> **YOUR INSTRUCTIONS**:
This exercise calls for retyping every line below exactly, with the images omitted.

> **Pixel coordinate listings**:
Content starts

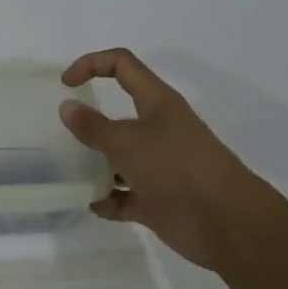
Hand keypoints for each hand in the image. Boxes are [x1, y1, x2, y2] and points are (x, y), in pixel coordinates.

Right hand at [58, 48, 273, 270]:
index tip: (65, 85)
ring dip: (95, 165)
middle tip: (61, 134)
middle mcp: (158, 129)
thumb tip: (67, 107)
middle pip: (118, 114)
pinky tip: (92, 205)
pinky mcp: (157, 199)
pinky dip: (109, 200)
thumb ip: (93, 126)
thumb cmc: (176, 168)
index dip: (91, 64)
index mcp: (156, 102)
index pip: (121, 65)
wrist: (226, 223)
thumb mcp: (127, 142)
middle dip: (89, 121)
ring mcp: (158, 165)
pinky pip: (124, 196)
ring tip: (69, 172)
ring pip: (119, 158)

Content ends

> **SOLUTION FOR THIS EXERCISE**:
Hand keypoints for each hand in the image. Boxes are [x1, y1, x2, y2] and points are (x, y), in pixel coordinates.

Right hand at [58, 48, 273, 270]:
index tip: (65, 85)
ring dip: (95, 165)
middle tip: (61, 134)
middle mcp: (158, 129)
thumb tip: (67, 107)
middle pip: (118, 114)
pinky tip: (92, 205)
pinky mcp: (157, 199)
pinky dip: (109, 200)
thumb ip: (93, 126)
thumb cmc: (176, 168)
index dip: (91, 64)
index mcp: (156, 102)
index pip: (121, 65)
wrist: (226, 223)
thumb mcp: (127, 142)
middle dip: (89, 121)
ring mcp: (158, 165)
pinky pip: (124, 196)
ring tip: (69, 172)
ring pip: (119, 158)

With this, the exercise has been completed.